What’s wrong with the government’s proposals

Today the government announced it was going to cut off people’s internet access for filesharing, and force ISPs to pay part of the costs of the regimne to prevent illegal filesharing. These proposals are deeply flawed, and would harm the people of this country to benefit a few music industry fatcats.

The proposal to cut off internet access is flawed on a number of grounds.

1. It’s disproportionate. 50 years ago, people did most of their communication by talking face to face. If anyone had suggested a law cutting criminals’ tongues off or damaging their ears to induce deafness, it would have been seen as barbaric and disproportionate, whatever the offence.

But today, many people do most of their communication via digital electonic networks. This includes the telephone system, but mostly means the internet — especially considering that telephony is becoming just another application available on the internet.

So cutting off internet access is essentially cutting off people’s access to the outside world, to their friends, to accessing government services, to finding out what’s going on in the world. It’s the modern equivalent of cutting their tongue off or destroying their hearing.

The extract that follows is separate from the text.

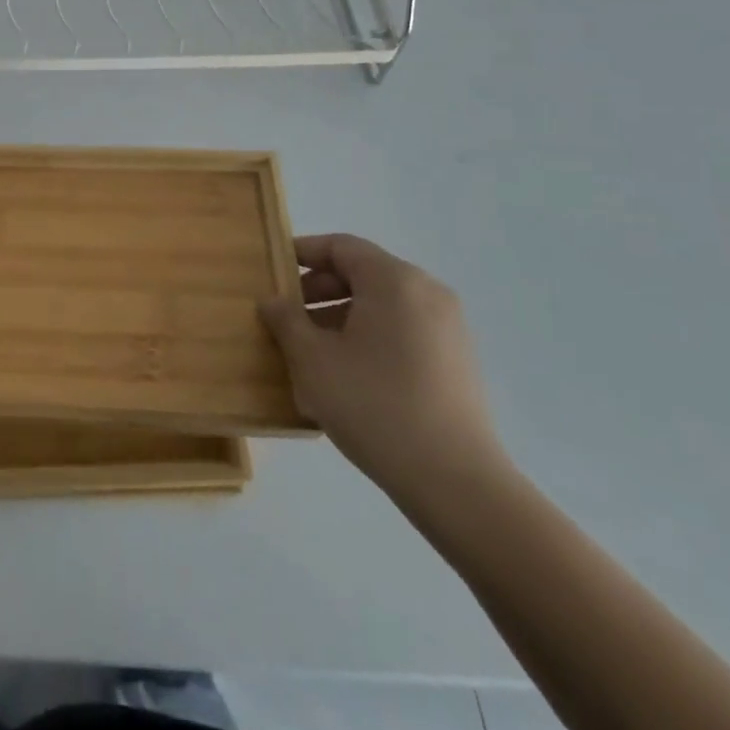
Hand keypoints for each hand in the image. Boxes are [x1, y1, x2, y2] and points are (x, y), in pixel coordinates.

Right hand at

2. It goes against the government’s target of getting everyone online. You can’t get people online, if you’re forcing them offline! Furthermore, once everyone is online, the government can save money by putting many public services online where it’s cheaper than an offline service. But if significant numbers of people aren’t online — particularly if the government have forced them off — they can’t do that.

3. It infringes on human rights by imposing collective punishment, because everyone in a household is punished because of one person’s filesharing. Collective punishment during wars is considered a war crime, so why does the British government want to impose it on our people in peacetime?

4. It will hit poorest people the hardest, increasing social exclusion. Two or three families might club together to buy an interent connection collectively if they can’t afford one each. This is easy to do and just requires an ethernet cable (or if they’re using wifi, not even that). But under these proposals, if one member of one family that collectively buys internet access is cut off, then all will be cut off. This will make it in practise harder for people to come to this sort of agreement amonst themselves. The people worst hit will inevitably be the poorest. If a child’s internet access is cut off and they can’t do research for their homework, when all their schoolmates can, that will harm their academic progress.

5. It stops people from being good neighbours. Some people deliberately leave open their wifi connection, as a service to their neighbours and the community. Under these proposals, these good neighbours will be treated like criminals and could face their internet access being cut off.

The government want to force ISPs to pay part of the cost of enforcing this crackdown. This is also flawed, because it will increase ISPs’ costs, which will inevitably be passed on to the public. People on low incomes will be hit hardest by this, which will increase social exclusion, and act against the goal of getting everyone online.

With all these disadvantages it’s surprising the government has announced this. Maybe they care more about music industry fatcats’ profits than they do about the welfare of the British people.

This entry was posted in Britain, censorship, digital rights, Pirate Party, politics and tagged . Bookmark the permalink.

4 Responses to What’s wrong with the government’s proposals

  1. Pingback: Labour has a death wish « Amused Cynicism

  2. Pingback: First Class posts on Tuesday | Letters From A Tory

  3. fausty says:

    If this government’s ‘principles’ were integrity-based, it would seek to instill good behaviour, rather than punishing bad behaviour.

    I believe Labour is pandering to the corporations – via Fondlebum. The utter cnut!

  4. Martin Budden says:

    I think you’ve missed the most important point: the proposed power to cut off internet access (or impose technical measures) is extrajudicial.

    Disregarding any other issues about the punishment of internet disconnection, no punishment should be given without due legal process.

    The original proposal gave extrajudicial powers to Ofcom, the new proposal gives those powers to a minister.

    Once a minister has this power, who’s to say their judgement won’t be biased by, say, the fact that the accused has a blog that is critical of the government?

    Mandelson seems to want to create a Judge Dredd for the internet. And the most frightening thing is that, with the current cabinet, he would be Judge Dredd.